Lawsuits against Illinois legislation dismissed

19 July 2017

A federal judge has dismissed two lawsuits seeking an invalidation of the State of Illinois' zero emission credit (ZEC) program. Introduced last year as part of the states' Future Energy Jobs bill, the program provides financial support to Exelon's Quad Cities and Clinton nuclear power plants.

Senate Bill 2814, the Future Energy Jobs bill, was passed by the state legislature on 1 December, the final day of both houses' 2016 veto sessions. Illinois governor Bruce Rauner signed the bill into law six days later. The bill will see Illinois expand clean energy production while protecting jobs and maintaining competitive electricity rates, with caps and protections to limit the impact on consumers and businesses. It recognises the contribution of nuclear power generation to the state's zero-carbon emission generation and ensures that the Clinton and Quad Cities nuclear power plants can remain open. Without the legislation, both plants had faced closure.

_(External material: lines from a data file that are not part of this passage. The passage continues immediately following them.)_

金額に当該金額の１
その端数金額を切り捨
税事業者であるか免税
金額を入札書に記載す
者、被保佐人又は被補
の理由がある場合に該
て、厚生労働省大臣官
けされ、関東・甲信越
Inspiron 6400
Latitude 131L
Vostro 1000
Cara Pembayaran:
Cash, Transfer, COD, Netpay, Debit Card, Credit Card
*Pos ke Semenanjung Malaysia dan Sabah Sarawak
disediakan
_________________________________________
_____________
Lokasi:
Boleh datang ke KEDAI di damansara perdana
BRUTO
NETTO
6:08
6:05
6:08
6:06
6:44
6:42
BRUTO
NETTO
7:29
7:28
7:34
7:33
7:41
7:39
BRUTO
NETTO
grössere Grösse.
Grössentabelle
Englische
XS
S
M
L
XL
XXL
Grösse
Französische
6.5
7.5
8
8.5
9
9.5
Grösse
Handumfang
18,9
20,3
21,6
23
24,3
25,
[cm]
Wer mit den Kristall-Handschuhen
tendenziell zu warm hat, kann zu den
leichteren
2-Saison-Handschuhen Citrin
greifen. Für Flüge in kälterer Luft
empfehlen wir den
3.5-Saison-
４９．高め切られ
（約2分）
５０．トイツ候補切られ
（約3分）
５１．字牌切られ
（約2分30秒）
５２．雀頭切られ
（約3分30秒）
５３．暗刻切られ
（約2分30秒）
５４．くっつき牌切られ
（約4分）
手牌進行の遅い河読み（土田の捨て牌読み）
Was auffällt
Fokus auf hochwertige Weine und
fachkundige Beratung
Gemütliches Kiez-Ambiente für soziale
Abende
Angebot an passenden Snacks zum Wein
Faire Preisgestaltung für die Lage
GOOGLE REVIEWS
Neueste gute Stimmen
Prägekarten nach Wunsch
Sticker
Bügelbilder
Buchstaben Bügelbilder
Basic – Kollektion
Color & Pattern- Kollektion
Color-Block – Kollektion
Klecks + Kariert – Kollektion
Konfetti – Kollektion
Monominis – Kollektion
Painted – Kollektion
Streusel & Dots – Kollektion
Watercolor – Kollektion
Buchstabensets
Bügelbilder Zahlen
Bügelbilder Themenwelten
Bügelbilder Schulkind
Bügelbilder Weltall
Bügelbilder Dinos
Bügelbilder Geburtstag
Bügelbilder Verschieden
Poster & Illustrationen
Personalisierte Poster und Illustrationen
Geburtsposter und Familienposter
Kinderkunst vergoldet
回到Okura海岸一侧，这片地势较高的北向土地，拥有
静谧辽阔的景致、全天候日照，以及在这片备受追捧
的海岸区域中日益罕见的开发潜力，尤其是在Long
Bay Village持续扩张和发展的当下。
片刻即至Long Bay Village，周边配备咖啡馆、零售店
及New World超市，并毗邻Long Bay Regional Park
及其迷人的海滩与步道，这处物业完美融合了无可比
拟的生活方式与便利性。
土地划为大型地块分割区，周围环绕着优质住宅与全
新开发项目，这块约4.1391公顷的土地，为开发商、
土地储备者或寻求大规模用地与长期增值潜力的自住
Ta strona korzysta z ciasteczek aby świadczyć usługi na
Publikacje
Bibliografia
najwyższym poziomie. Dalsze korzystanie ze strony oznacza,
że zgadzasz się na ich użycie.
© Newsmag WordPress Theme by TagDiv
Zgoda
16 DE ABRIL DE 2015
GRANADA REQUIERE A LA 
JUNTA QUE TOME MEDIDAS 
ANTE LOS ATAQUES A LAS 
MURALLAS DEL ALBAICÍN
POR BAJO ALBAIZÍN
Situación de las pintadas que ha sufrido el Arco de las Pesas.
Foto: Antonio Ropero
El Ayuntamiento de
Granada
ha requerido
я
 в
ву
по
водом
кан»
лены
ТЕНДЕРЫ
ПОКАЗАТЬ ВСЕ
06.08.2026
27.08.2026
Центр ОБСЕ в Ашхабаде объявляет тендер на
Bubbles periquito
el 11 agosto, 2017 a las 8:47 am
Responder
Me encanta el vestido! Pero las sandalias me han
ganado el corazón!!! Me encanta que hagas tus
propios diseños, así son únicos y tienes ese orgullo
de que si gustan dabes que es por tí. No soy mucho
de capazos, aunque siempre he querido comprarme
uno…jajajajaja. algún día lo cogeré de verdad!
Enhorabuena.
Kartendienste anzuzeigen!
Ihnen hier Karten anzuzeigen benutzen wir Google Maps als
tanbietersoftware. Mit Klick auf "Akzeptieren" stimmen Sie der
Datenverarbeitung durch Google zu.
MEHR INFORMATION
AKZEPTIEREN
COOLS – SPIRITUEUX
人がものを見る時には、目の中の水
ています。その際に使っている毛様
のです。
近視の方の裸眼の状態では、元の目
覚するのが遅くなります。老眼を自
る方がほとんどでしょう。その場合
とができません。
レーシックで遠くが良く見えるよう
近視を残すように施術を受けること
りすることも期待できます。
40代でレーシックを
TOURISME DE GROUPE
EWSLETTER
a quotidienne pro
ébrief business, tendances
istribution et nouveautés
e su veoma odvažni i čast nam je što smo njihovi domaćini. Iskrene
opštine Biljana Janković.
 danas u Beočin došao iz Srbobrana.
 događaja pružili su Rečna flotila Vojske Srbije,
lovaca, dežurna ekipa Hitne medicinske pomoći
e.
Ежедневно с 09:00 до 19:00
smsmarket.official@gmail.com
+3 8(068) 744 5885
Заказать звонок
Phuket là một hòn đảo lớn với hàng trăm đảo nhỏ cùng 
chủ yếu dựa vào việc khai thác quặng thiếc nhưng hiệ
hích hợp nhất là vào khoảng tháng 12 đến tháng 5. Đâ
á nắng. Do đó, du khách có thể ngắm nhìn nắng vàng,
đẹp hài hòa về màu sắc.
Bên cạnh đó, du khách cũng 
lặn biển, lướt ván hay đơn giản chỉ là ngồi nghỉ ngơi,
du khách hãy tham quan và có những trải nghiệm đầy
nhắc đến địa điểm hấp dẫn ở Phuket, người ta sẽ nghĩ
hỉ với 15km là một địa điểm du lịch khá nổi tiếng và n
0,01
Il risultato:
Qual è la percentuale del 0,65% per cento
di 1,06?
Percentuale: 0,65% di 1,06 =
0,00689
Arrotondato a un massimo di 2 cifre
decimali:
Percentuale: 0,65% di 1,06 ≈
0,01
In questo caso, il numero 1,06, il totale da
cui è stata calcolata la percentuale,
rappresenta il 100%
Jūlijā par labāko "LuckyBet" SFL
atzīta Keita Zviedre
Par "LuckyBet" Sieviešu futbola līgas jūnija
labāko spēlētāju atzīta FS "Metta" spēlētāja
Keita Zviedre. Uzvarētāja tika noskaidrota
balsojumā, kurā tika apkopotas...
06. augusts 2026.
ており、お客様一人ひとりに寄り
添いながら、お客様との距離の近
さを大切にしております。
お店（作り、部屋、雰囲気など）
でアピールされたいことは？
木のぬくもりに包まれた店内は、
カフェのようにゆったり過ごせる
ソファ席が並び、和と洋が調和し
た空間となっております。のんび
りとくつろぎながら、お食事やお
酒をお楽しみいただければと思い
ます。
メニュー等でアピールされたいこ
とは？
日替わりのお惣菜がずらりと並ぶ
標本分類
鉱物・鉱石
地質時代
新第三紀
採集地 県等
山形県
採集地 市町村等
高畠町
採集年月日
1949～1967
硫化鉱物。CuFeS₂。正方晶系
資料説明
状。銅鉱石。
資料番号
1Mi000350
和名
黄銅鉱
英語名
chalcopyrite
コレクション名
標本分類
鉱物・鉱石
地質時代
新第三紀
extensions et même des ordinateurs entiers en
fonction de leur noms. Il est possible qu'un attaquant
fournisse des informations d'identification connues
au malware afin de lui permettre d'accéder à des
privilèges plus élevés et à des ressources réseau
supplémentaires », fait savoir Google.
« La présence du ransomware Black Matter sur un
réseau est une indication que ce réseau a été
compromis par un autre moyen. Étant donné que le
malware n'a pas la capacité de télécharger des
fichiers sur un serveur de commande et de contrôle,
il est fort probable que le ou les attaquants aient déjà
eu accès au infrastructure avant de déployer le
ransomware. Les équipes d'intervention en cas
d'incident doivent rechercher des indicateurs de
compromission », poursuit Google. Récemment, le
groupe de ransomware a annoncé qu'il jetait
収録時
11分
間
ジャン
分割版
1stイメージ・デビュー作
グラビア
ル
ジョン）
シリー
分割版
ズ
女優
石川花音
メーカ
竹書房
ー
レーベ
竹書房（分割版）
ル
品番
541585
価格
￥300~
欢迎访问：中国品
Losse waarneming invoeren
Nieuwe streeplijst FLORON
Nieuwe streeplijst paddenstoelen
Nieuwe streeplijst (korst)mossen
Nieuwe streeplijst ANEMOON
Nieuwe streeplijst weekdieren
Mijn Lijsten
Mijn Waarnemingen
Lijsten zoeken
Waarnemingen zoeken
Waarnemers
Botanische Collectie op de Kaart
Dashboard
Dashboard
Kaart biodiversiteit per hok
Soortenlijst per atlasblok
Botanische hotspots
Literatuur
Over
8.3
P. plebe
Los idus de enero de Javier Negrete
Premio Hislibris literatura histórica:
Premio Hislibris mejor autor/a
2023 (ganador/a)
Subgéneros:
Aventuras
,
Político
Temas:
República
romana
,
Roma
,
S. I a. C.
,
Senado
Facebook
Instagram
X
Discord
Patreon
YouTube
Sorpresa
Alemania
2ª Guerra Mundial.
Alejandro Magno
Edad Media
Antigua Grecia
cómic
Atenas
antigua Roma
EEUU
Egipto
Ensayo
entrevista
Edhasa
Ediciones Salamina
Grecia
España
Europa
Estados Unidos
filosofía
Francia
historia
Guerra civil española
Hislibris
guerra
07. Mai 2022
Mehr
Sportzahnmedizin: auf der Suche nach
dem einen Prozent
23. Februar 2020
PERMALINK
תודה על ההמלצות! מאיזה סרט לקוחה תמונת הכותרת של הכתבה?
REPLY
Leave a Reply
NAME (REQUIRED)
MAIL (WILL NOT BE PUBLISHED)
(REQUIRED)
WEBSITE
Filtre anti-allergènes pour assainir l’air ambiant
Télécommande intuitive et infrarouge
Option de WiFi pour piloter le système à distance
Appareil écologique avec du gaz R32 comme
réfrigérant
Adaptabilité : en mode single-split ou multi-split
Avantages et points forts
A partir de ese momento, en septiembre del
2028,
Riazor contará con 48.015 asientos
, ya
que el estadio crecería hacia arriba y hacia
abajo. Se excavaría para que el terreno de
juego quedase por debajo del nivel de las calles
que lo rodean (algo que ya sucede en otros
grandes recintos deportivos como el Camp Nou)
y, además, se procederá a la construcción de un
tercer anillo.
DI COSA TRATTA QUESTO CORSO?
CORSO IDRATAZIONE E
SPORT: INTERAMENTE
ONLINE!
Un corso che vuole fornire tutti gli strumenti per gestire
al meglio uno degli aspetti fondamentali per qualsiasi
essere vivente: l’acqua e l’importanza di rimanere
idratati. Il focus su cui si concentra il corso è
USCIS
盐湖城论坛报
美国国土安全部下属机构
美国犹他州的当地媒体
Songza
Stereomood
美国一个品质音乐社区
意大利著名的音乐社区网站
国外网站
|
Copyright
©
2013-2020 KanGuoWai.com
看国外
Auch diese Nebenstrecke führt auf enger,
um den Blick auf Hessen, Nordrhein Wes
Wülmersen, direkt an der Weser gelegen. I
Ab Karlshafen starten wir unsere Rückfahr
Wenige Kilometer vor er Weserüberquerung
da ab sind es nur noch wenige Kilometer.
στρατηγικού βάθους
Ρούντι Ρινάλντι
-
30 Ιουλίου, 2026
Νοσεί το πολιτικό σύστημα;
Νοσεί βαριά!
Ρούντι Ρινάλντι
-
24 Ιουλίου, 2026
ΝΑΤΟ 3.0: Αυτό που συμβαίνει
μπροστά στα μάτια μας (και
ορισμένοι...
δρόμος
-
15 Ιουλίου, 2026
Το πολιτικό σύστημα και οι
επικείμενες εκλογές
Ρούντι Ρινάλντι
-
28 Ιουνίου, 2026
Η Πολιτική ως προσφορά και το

Two lawsuits were filed with the US District Court for the Northern District of Illinois to challenge the zero emission credit program. The first case was brought by consumer plaintiffs including Village of Old Mill Creek, Ferrite International Company, Got It Maid Inc, Nafisca Zotos, Robert Dillon, Richard Owens, and Robin Hawkins. They are all delivery services customers of Commonwealth Edison in Illinois. The second case was filed by the Electric Power Supply Association (EPSA) and independent power producers Calpine Corporation, Dynegy Inc, Eastern Generation LLC and NRG Energy Inc.

Both the consumer plaintiffs and the generator plaintiffs brought claims against Illinois Power Agency director Anthony Star and the commissioners of the Illinois Commerce Commission seeking to invalidate the Future Energy Jobs bill. They claimed that the legislature's asserted goal for the statute, "environmental protection", was "a mere pretext for a bailout" for Exelon's Clinton and Quad Cities plants.

The plaintiffs alleged the ZEC undermined wholesale power markets that are the exclusive jurisdiction of the federal government. The generator plaintiffs claimed they will incur millions of dollars in damages because they will lose power auctions they otherwise would have won, and will receive less revenue from auctions they do win. Meanwhile, the consumer plaintiffs said they will face higher utility bills as Commonwealth Edison and Amaren Illinois increase retail charges.

The defendants and Exelon each filed motions to dismiss the complaints.

In his ruling on 14 July, Judge Manish Shah said, "The ZEC program falls within Illinois' reserved authority over generation facilities. Illinois has sufficiently separated ZECs from wholesale transactions such that the Federal Power Act does not pre-empt the state program."

Shah concluded, "Defendants' and Exelon's motions to dismiss are granted. The plaintiffs' claims are dismissed in part for lack of subject-matter jurisdiction and in part for failure to state a claim. The plaintiffs' motions for a preliminary injunction are denied. The Clerk shall enter final judgement and terminate these cases."

On 17 July, the generator plaintiffs - EPSA, Dynegy, Eastern Generation, NRG Energy and Calpine - filed an appeal against the ruling with the 7th US Circuit Court of Appeals in Chicago.